Guillaume part devant pendant qu’on attend Yaya qui commence à être bien cuit. La descente se déroule sans soucis jusqu’au coup de téléphone lunaire de Guillaume :
« – Allo Nielsou je crois que je me suis trompé de chemin.
-T’inquiète, si t’as traversé le ruisseau le chemin amène aussi au parking.
– Euh ouai mais le problème c’est qu’il y a quinze paires d’yeux qui brillent dans le noir. Je sais pas si c’est des clebs ou des loups.
– Oh put*****n mais grimpe dans un arbre !!!
-Mec je me ch** dessus plus que dans la voie ! »

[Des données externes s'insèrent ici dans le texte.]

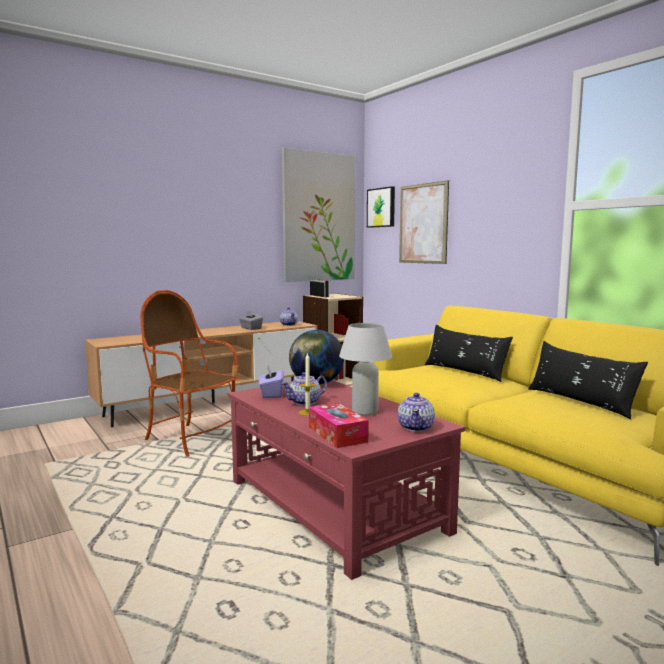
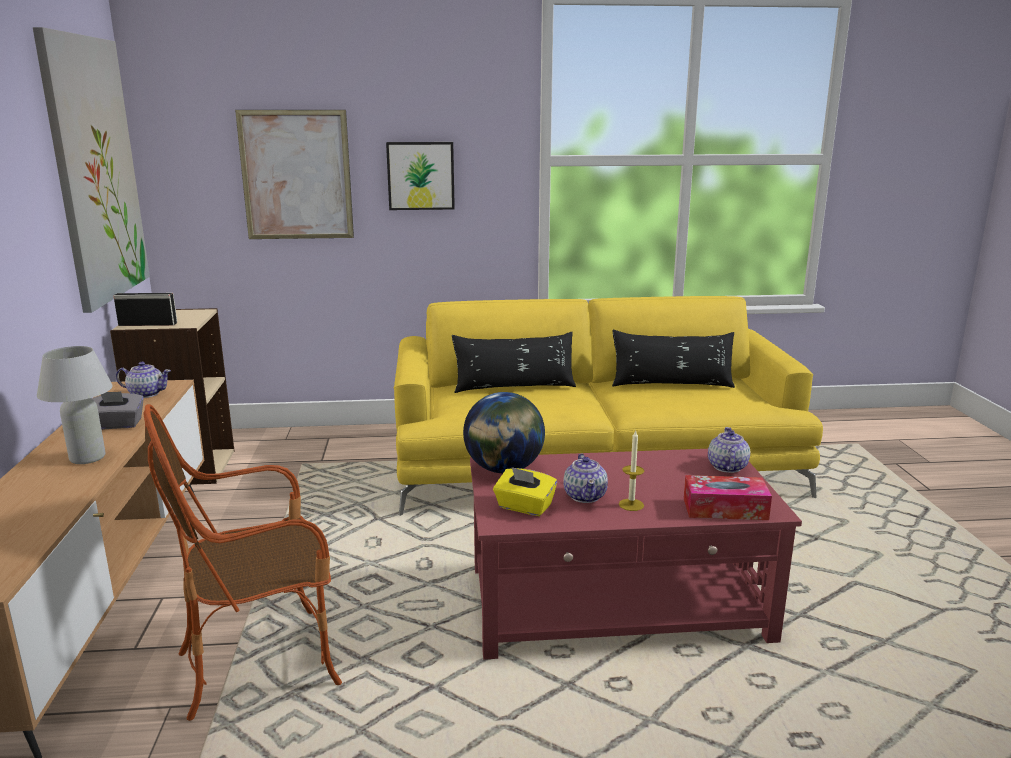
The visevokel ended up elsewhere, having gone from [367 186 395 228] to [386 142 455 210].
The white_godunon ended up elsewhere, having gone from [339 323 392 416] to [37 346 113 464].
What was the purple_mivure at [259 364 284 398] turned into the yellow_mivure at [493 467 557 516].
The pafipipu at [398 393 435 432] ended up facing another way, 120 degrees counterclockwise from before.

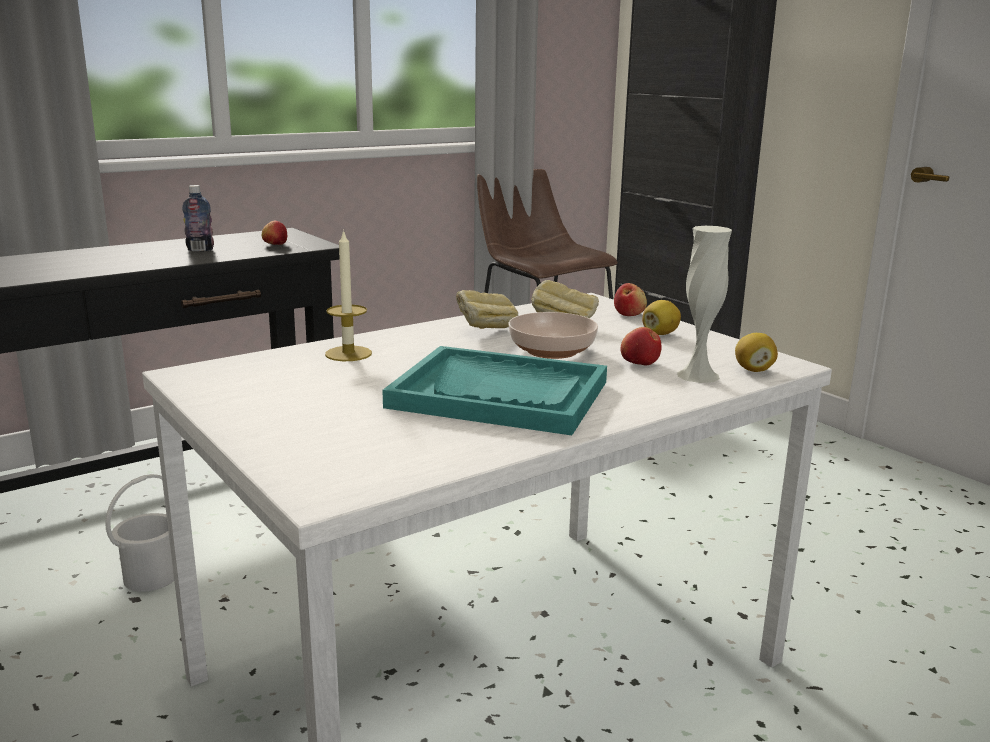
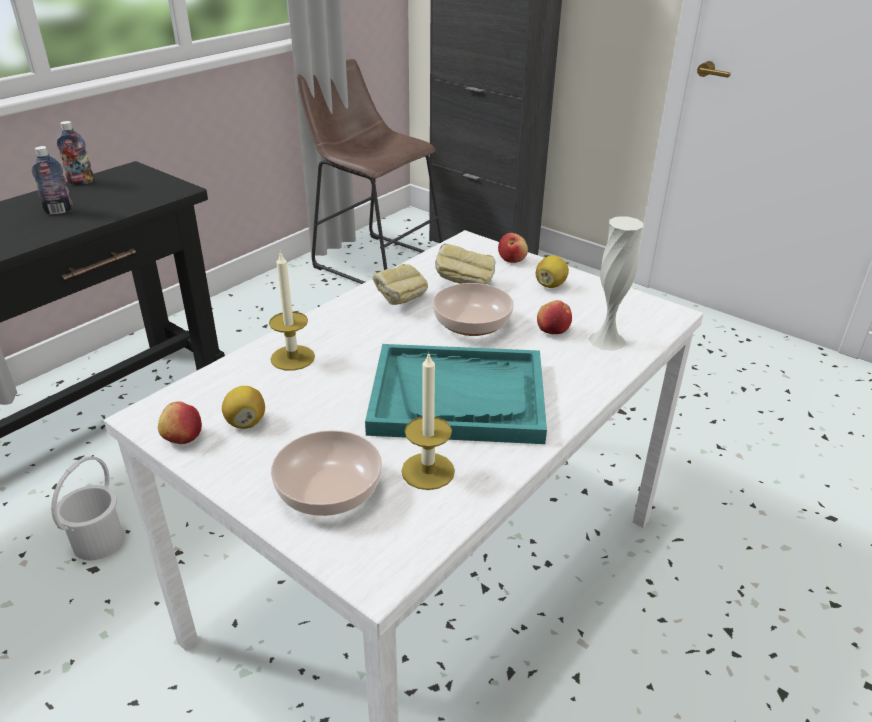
The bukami ended up elsewhere, having gone from [262 221 287 245] to [158 402 202 444].
The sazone ended up elsewhere, having gone from [735 333 778 372] to [222 386 265 429].
The second view gained the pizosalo at [57 121 94 185].
The second view gained the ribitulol at [401 351 455 490].
The second view gained the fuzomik at [271 430 382 516].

Après un grand contournement en mode Mike Horn bien aidé par Iphigénie il rejoint la voiture en même tant que nous pour un dernier fou rire. Ça y est c’est fait ! Quatorze heures après avoir quitté la voiture on est de retour. Un dernier moment de concentration au moment de faire le matos pour que la moitié des friends ne finissent pas dans le jeu de Guillaume et on va se jeter dans un lit.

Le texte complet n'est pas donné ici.